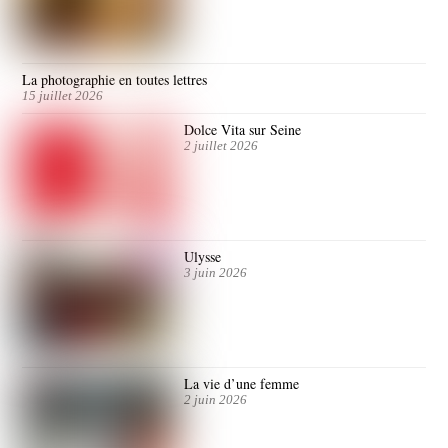
La photographie en toutes lettres
15 juillet 2026
Dolce Vita sur Seine
2 juillet 2026
Ulysse
3 juin 2026
La vie d’une femme
2 juin 2026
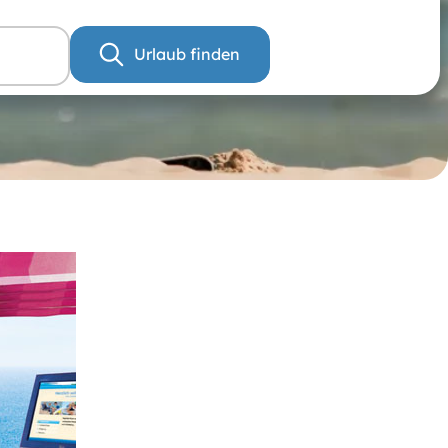
Urlaub finden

### Your assignment
Could you print the listing above exactly, without the pictures?

### Written solution
La photographie en toutes lettres
15 juillet 2026
Dolce Vita sur Seine
2 juillet 2026
Ulysse
3 juin 2026
La vie d’une femme
2 juin 2026
Urlaub finden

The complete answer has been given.